- Asebu Location of Asebu in Central Region, South Ghana
- Coordinates: 5°12′53″N 1°12′36″W﻿ / ﻿5.21472°N 1.21000°W
- Country: Ghana
- Region: Central Region
- District: Abura-Asebu-Kwamankese District
- Elevation: 13 m (43 ft)
- Time zone: GMT
- • Summer (DST): GMT

= Asebu =

Asebu (also known as Sabou) is a town and a former Fante chiefdom in the Abura/Asebu/Kwamankese District, Central Region, Ghana. In the history of the Gold Coast, Asebu is notable for being the first Fante chiefdom to sign a treaty with the Dutch Republic.

==History==
Asebu Amanfi, also known as The Giant of Asebu. was a Warrior King and the founder of Asebu Kingdom.

The Treaty of Asebu, signed in 1612, allowed the Dutch to establish Fort Nassau at Mouri, now known as Moree. This was the beginning of the Dutch presence on the coast. In the mid-17th century, Asebu fought a series of wars against the Fante Confederacy, eventually falling into their sphere of influence by the 1680s and becoming permanently integrated into Fante by the 1720s.

==Festivals==

Apayam is celebrated in all settlements. Its main features are remembrance of the dead and the training of the youth to defend the towns, using toy guns fashioned from bamboo branches and bullets from ‘abrober’ seeds.

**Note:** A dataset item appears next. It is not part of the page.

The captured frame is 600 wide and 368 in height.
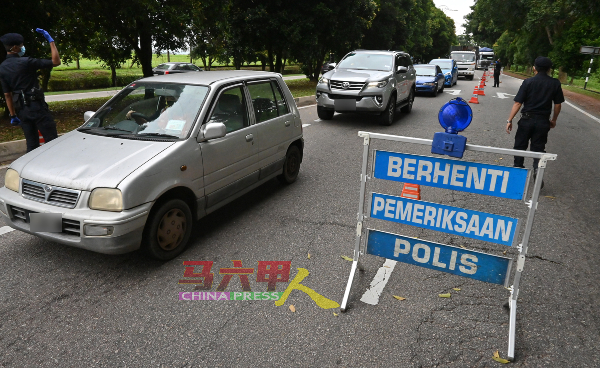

Apayamkese festival is aimed at uniting all the people of the traditional area and also to take stock of their activities in the past year. Apayamkese festival is a new observance initiated by the reigning paramount chief. In 2010, the festival will run from 14 to 21 November in Asebu.

'Kae Ako' Festival is also celebrated in the northern parts of the traditional area. It is observed with Asafo drumming and musketry to remember a past hero (Ako) who gave his life to save the Asebus. It assures the people of their capability to defend themselves should they be attacked.